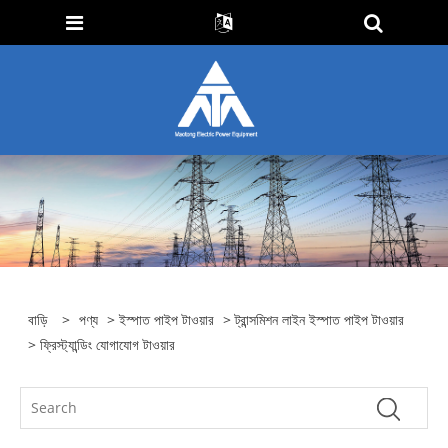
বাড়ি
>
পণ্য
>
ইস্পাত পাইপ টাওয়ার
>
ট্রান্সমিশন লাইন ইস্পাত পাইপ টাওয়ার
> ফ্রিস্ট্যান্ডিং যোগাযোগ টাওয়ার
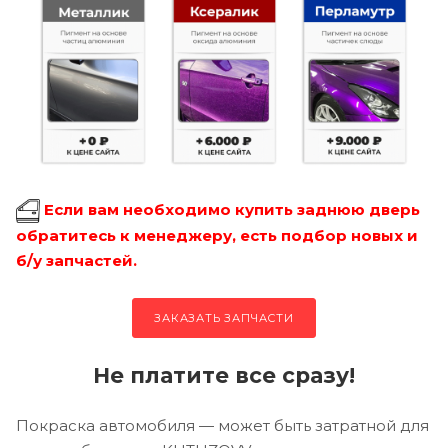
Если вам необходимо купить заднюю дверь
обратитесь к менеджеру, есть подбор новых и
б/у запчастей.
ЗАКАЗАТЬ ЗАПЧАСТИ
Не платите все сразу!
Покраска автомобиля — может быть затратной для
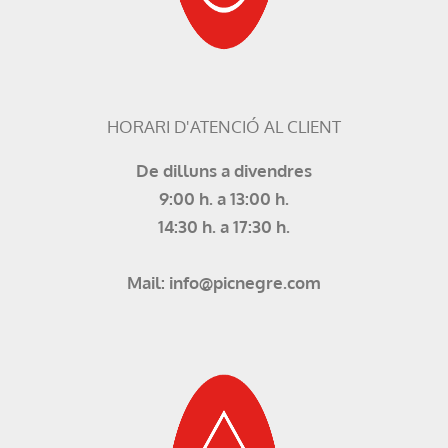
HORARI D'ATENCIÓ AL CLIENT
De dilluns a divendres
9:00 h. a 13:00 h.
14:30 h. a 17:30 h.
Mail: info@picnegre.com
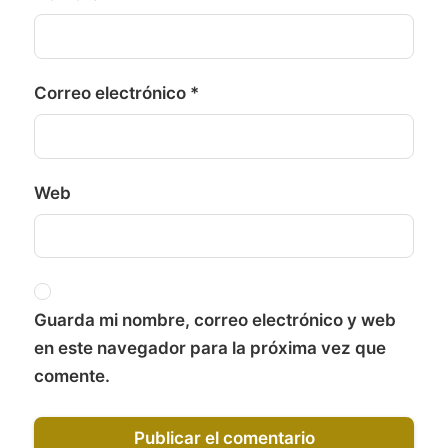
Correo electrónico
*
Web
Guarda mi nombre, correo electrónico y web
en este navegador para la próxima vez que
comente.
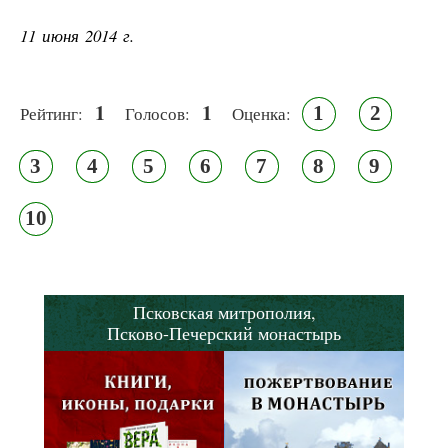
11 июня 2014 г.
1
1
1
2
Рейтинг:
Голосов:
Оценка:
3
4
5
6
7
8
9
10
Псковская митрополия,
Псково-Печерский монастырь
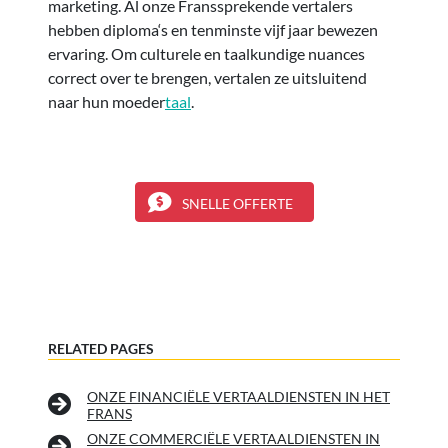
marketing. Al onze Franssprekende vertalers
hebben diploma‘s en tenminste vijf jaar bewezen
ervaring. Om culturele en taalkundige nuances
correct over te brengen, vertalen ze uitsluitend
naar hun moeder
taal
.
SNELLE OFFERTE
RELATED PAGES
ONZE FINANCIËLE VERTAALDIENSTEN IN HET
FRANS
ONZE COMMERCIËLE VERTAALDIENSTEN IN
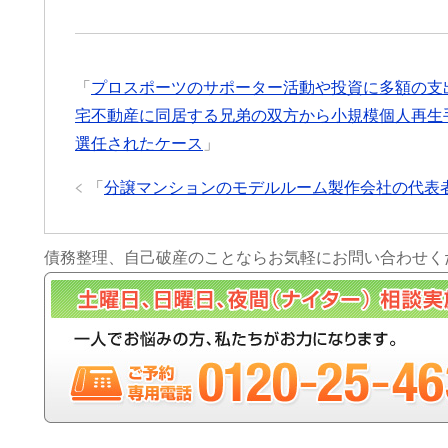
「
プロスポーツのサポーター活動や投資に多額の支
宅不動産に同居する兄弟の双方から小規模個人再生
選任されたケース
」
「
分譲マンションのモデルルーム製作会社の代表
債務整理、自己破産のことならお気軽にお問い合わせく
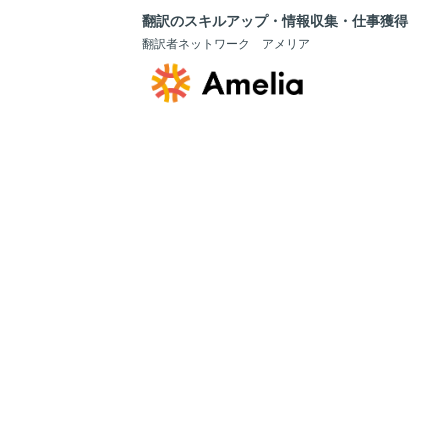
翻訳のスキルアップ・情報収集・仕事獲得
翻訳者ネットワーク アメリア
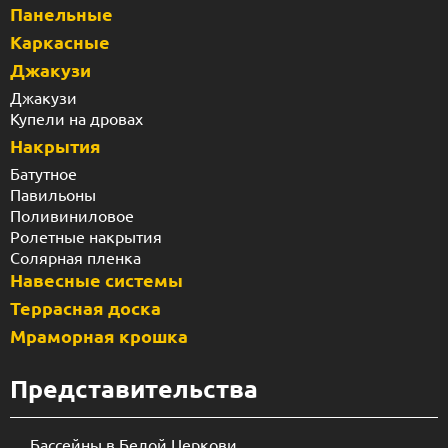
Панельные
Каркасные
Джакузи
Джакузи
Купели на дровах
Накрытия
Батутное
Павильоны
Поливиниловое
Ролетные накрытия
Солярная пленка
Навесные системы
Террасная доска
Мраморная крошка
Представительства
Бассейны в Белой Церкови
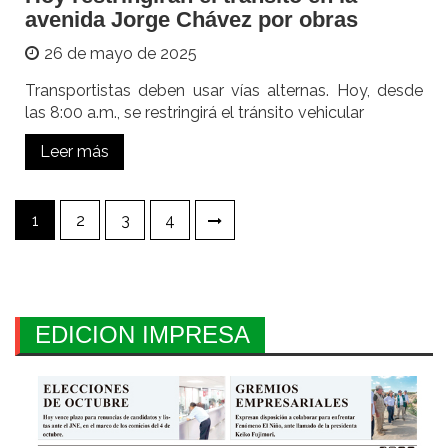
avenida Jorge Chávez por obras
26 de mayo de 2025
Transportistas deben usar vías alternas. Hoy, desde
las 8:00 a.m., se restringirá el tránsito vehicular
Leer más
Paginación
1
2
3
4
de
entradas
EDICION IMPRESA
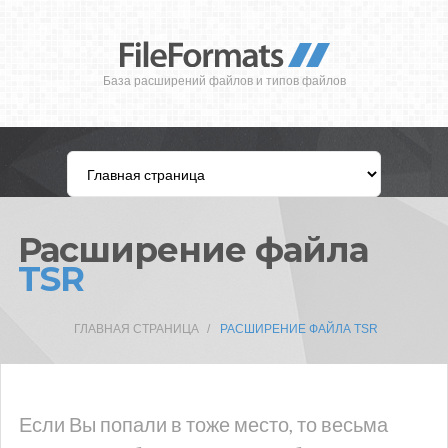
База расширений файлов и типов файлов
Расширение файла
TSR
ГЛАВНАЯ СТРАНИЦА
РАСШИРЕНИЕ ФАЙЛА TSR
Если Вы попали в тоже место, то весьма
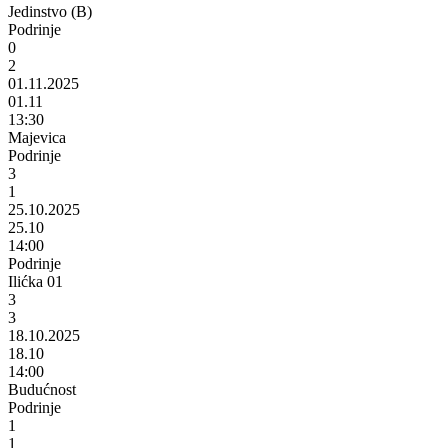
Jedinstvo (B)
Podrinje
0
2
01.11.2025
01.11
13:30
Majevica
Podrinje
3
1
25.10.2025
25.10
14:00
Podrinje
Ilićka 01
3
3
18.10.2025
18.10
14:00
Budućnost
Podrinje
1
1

═══

Task brief =
Retype the text of all the records above line for line, without changing a character, and leave the pictures out of your answer.

Solution below =
বাড়ি
>
পণ্য
>
ইস্পাত পাইপ টাওয়ার
>
ট্রান্সমিশন লাইন ইস্পাত পাইপ টাওয়ার
> ফ্রিস্ট্যান্ডিং যোগাযোগ টাওয়ার
Если вам необходимо купить заднюю дверь
обратитесь к менеджеру, есть подбор новых и
б/у запчастей.
ЗАКАЗАТЬ ЗАПЧАСТИ
Не платите все сразу!
Покраска автомобиля — может быть затратной для
HORARI D'ATENCIÓ AL CLIENT
De dilluns a divendres
9:00 h. a 13:00 h.
14:30 h. a 17:30 h.
Mail: info@picnegre.com
Correo electrónico
*
Web
Guarda mi nombre, correo electrónico y web
en este navegador para la próxima vez que
comente.
11 июня 2014 г.
1
1
1
2
Рейтинг:
Голосов:
Оценка:
3
4
5
6
7
8
9
10
Псковская митрополия,
Псково-Печерский монастырь
marketing. Al onze Franssprekende vertalers
hebben diploma‘s en tenminste vijf jaar bewezen
ervaring. Om culturele en taalkundige nuances
correct over te brengen, vertalen ze uitsluitend
naar hun moeder
taal
.
SNELLE OFFERTE
RELATED PAGES
ONZE FINANCIËLE VERTAALDIENSTEN IN HET
FRANS
ONZE COMMERCIËLE VERTAALDIENSTEN IN
「
プロスポーツのサポーター活動や投資に多額の支
宅不動産に同居する兄弟の双方から小規模個人再生
選任されたケース
」
「
分譲マンションのモデルルーム製作会社の代表
債務整理、自己破産のことならお気軽にお問い合わせく
翻訳のスキルアップ・情報収集・仕事獲得
翻訳者ネットワーク アメリア
Панельные
Каркасные
Джакузи
Джакузи
Купели на дровах
Накрытия
Батутное
Павильоны
Поливиниловое
Ролетные накрытия
Солярная пленка
Навесные системы
Террасная доска
Мраморная крошка
Представительства
Бассейны в Белой Церкови
avenida Jorge Chávez por obras
26 de mayo de 2025
Transportistas deben usar vías alternas. Hoy, desde
las 8:00 a.m., se restringirá el tránsito vehicular
Leer más
Paginación
1
2
3
4
de
entradas
EDICION IMPRESA
База расширений файлов и типов файлов
Расширение файла
TSR
ГЛАВНАЯ СТРАНИЦА
РАСШИРЕНИЕ ФАЙЛА TSR
Если Вы попали в тоже место, то весьма
Jedinstvo (B)
Podrinje
0
2
01.11.2025
01.11
13:30
Majevica
Podrinje
3
1
25.10.2025
25.10
14:00
Podrinje
Ilićka 01
3
3
18.10.2025
18.10
14:00
Budućnost
Podrinje
1
1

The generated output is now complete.